According to Wednesday’s New York Times, the White House wants the bill to cap the future size of financial institutions so a bank going belly up won’t threaten to take the economy down with it.

Former fed chief Paul Volker summed it up nicely when he said, “The mandate is to arrange an orderly liquidation or merger—in other words, euthanasia, not a rescue.”

Dodd’s reaction to the administrations gambit speaks volumes about why the United States is saddled with an impotent Congress. “It’s adding to the problems of trying to get a bill done.” He charged that, “The Obama administration ran the risk of derailing months of delicate negotiations over overhauling financial regulations.”
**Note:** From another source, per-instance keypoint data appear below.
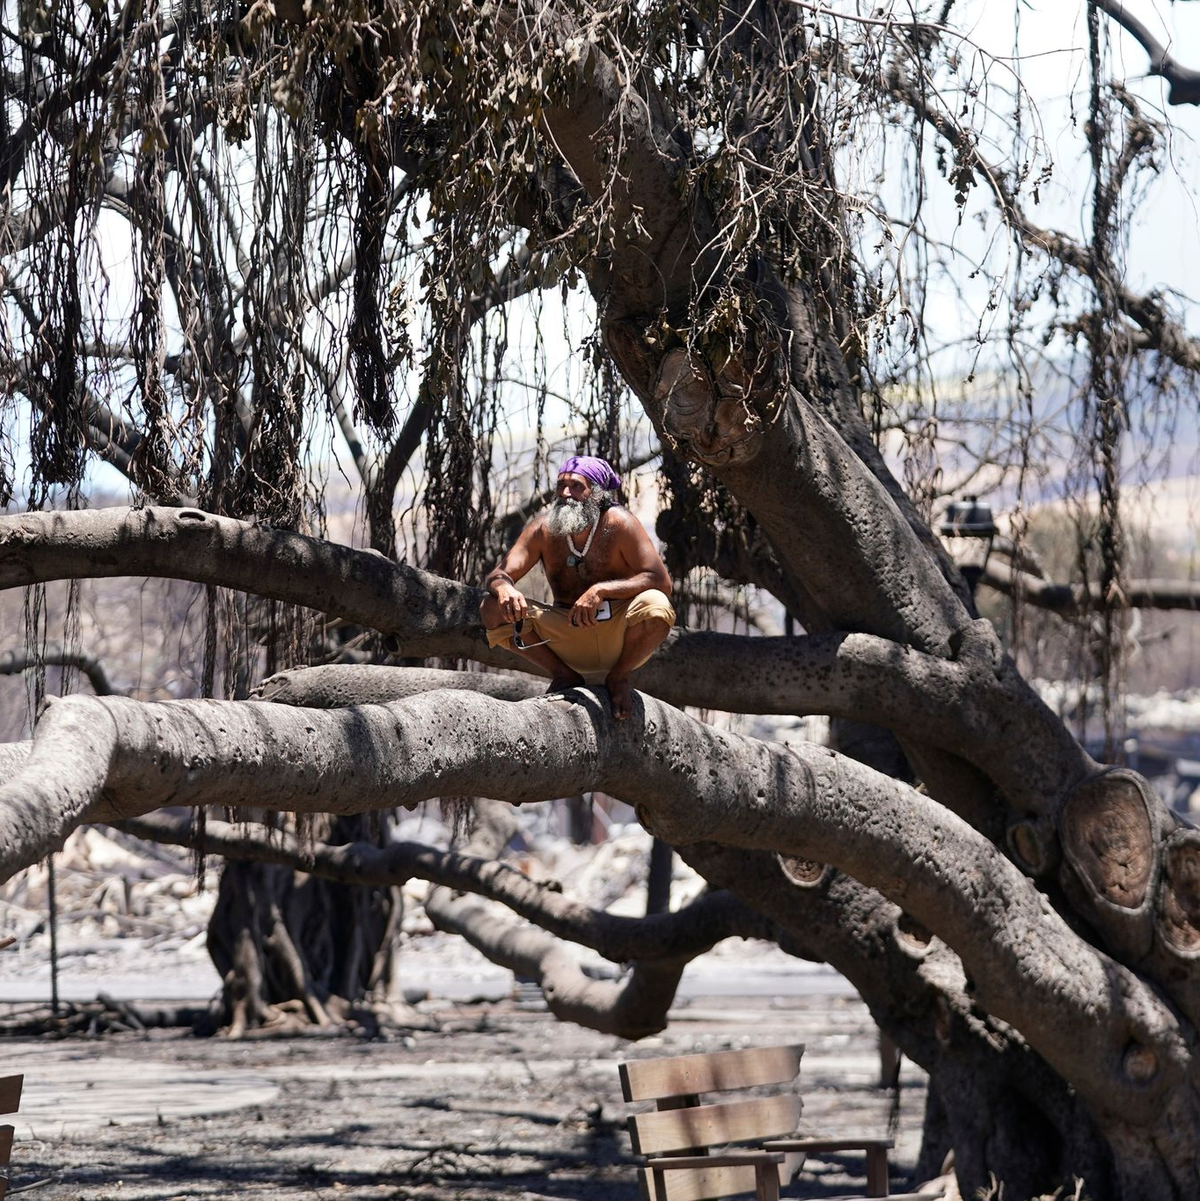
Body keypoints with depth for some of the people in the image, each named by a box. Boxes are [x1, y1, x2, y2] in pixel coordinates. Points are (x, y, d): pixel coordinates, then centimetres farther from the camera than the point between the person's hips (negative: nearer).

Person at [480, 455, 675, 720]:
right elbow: (497, 576, -8)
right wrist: (504, 587, -35)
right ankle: (563, 675, 2)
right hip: (568, 636, 3)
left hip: (617, 636, -2)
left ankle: (618, 676, -3)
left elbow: (661, 582, -21)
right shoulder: (544, 528, -7)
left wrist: (601, 590, -34)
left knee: (655, 606, -34)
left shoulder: (618, 523, -15)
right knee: (493, 610, -17)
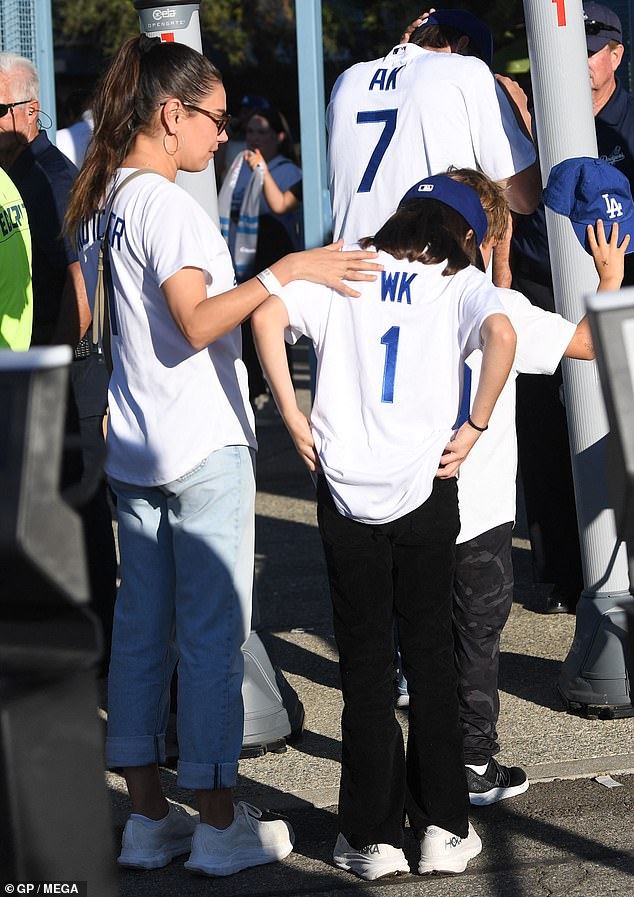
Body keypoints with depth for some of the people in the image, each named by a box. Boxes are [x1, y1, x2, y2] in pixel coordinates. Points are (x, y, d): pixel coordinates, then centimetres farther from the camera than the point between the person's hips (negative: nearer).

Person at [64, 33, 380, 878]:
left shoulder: (99, 203, 11)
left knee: (141, 630, 11)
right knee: (214, 633, -2)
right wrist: (284, 271, -25)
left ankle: (148, 816, 17)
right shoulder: (169, 205, -16)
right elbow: (197, 323, -25)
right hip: (203, 448, -9)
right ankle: (221, 825, 4)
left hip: (131, 451, 9)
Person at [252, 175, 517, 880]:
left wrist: (293, 417, -4)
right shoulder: (462, 281, 3)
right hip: (424, 492, -1)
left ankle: (372, 838, 11)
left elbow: (267, 317, -9)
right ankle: (442, 829, 15)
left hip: (346, 490, 1)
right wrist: (473, 429, -9)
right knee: (430, 659, 13)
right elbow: (500, 335, -19)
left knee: (363, 665, 9)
Let me see if I have this straight. The FIRE (finance, insurance and real estate) industry committed financial assault on the American public. Because of this assault, home values have plummeted, retirement and savings accounts have been hollowed out, and credit has dried up forcing many small businesses to shut their doors, and Congress is negotiating with the criminals over how they are going to be regulated?

There’s not a felon in the country that wouldn’t jump at an opportunity like that. Instead of jail time we’d have “months of delicate negotiations” over the sentence with the accused making a sizable contribution to the judge’s reelection campaign coffers.

Of course, this coddling of criminals in nothing new to the Beltway. Obama has informed us that he will not investigate possible war crimes committed by the Cheney administrations because it’s time to forget the past and look to the future.

This, also, is a concept the criminals of America would embrace. “Hell, your honor, I did it. But let’s not become mired in the past. It’s time to look forward.”

But I forget—bankers are rich; criminals are poor. Therein lies the difference.


Ivan Hentschel said...

This is a must read.

Case Wagenvoord said...

It's already in my pile of "to read" stuff.